*** Data extract Section Begins ***

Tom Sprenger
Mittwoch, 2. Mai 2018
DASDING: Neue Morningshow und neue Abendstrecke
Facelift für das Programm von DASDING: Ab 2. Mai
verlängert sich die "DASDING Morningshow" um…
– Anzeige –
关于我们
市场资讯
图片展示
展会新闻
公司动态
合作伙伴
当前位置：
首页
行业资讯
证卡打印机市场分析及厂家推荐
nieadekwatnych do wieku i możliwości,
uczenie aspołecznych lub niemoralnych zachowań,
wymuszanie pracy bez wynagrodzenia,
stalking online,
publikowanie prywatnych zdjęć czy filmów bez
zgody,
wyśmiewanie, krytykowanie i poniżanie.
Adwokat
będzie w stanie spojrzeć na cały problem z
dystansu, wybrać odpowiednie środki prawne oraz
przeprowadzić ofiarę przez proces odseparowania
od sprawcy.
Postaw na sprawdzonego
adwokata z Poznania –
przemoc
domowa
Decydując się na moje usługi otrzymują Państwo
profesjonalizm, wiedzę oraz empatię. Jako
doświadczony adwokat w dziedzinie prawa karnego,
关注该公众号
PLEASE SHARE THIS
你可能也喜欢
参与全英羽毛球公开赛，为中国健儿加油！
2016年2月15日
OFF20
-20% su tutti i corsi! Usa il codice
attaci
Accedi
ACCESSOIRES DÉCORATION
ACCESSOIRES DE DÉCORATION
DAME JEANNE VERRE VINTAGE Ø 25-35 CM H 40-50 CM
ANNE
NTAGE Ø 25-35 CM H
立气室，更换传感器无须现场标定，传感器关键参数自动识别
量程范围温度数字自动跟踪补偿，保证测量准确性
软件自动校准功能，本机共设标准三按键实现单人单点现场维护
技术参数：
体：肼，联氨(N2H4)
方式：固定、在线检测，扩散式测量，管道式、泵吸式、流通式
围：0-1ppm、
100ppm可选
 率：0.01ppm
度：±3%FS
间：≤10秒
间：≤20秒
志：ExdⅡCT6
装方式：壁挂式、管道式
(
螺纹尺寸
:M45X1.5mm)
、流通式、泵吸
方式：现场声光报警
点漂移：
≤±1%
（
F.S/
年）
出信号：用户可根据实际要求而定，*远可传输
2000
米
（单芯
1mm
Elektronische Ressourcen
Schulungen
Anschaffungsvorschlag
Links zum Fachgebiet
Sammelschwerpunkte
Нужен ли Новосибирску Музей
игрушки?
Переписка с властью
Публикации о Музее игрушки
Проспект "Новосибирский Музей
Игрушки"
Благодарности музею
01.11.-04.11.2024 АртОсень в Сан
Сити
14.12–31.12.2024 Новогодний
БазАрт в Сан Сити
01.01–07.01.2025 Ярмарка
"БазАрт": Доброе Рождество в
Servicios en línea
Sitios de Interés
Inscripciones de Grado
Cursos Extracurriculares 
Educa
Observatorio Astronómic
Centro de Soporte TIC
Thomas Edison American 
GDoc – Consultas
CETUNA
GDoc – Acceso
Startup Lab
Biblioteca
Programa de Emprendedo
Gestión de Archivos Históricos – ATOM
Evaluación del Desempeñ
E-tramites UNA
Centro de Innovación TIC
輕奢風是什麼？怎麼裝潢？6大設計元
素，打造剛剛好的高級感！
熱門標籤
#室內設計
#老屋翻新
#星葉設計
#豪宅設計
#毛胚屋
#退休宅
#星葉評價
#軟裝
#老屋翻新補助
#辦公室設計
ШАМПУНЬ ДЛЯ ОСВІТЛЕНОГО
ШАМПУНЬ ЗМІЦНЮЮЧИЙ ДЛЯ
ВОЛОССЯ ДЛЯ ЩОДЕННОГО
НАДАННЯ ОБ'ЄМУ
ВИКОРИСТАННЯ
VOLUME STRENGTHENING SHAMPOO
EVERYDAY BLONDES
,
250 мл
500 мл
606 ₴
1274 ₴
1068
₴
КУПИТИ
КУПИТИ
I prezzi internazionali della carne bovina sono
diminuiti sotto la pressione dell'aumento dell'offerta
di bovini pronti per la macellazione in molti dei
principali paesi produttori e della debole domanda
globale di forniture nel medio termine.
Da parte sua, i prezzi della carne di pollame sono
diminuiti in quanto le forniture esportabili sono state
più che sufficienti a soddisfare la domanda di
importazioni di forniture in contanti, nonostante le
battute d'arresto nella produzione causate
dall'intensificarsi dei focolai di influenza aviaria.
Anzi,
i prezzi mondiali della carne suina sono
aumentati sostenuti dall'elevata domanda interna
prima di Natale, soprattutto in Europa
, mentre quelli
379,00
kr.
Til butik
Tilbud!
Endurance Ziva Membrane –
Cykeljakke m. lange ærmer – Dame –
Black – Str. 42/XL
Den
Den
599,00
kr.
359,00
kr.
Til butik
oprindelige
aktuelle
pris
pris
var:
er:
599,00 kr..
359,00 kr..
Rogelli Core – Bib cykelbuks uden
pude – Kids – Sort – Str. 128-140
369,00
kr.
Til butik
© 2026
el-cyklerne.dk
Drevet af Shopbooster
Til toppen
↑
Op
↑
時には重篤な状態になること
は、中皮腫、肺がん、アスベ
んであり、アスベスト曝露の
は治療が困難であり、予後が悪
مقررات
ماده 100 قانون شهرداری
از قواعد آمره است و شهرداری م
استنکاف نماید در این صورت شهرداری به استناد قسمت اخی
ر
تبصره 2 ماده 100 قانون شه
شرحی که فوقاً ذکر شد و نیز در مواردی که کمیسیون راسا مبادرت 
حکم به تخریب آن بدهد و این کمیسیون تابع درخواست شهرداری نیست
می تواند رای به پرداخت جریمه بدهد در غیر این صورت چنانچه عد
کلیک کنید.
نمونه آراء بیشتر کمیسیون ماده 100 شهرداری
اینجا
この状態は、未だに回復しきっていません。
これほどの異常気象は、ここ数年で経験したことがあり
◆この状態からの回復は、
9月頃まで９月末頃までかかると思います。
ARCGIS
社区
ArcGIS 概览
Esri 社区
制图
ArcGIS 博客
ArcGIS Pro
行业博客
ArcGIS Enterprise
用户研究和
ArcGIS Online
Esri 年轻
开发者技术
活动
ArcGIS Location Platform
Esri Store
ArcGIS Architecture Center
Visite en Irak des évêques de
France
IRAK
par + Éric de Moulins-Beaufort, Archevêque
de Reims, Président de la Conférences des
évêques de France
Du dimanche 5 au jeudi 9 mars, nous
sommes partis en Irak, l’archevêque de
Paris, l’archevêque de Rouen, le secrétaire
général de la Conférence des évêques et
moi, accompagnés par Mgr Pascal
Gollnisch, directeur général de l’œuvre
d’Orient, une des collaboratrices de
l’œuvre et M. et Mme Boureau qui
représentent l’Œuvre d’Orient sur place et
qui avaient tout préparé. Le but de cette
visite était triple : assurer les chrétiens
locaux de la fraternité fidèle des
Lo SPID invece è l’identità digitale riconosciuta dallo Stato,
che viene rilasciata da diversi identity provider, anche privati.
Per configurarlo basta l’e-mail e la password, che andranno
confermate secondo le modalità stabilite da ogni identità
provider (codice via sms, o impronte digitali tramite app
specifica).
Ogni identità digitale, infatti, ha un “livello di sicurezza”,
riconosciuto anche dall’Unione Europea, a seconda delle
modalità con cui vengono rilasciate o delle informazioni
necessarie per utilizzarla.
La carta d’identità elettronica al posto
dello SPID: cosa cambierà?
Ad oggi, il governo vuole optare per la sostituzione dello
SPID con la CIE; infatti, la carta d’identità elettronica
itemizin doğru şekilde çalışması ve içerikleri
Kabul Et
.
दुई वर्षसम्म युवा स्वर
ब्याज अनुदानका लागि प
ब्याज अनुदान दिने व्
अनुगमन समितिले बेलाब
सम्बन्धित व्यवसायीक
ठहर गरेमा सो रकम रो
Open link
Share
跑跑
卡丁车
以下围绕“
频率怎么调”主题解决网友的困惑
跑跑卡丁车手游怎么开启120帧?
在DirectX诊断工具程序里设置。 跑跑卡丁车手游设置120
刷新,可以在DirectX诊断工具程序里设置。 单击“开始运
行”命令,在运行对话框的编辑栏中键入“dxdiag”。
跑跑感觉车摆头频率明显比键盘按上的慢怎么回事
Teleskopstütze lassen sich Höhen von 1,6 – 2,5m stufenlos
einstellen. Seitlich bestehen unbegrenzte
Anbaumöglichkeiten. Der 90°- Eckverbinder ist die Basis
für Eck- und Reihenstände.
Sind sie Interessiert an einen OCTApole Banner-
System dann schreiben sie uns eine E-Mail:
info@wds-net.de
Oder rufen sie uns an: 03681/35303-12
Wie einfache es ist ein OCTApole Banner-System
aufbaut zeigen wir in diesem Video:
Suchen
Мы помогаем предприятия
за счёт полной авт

*** Data extract Section Ends ***

## [What to produce]
Can you render the material as a numbered list, from its first line through the line containing "profesjonalizm, wiedzę oraz empatię. Jako", with blank lines left out?

## [Answer to the exercise]
1. Tom Sprenger
2. Mittwoch, 2. Mai 2018
3. DASDING: Neue Morningshow und neue Abendstrecke
4. Facelift für das Programm von DASDING: Ab 2. Mai
5. verlängert sich die "DASDING Morningshow" um…
6. – Anzeige –
7. 关于我们
8. 市场资讯
9. 图片展示
10. 展会新闻
11. 公司动态
12. 合作伙伴
13. 当前位置：
14. 首页
15. 行业资讯
16. 证卡打印机市场分析及厂家推荐
17. nieadekwatnych do wieku i możliwości,
18. uczenie aspołecznych lub niemoralnych zachowań,
19. wymuszanie pracy bez wynagrodzenia,
20. stalking online,
21. publikowanie prywatnych zdjęć czy filmów bez
22. zgody,
23. wyśmiewanie, krytykowanie i poniżanie.
24. Adwokat
25. będzie w stanie spojrzeć na cały problem z
26. dystansu, wybrać odpowiednie środki prawne oraz
27. przeprowadzić ofiarę przez proces odseparowania
28. od sprawcy.
29. Postaw na sprawdzonego
30. adwokata z Poznania –
31. przemoc
32. domowa
33. Decydując się na moje usługi otrzymują Państwo
34. profesjonalizm, wiedzę oraz empatię. Jako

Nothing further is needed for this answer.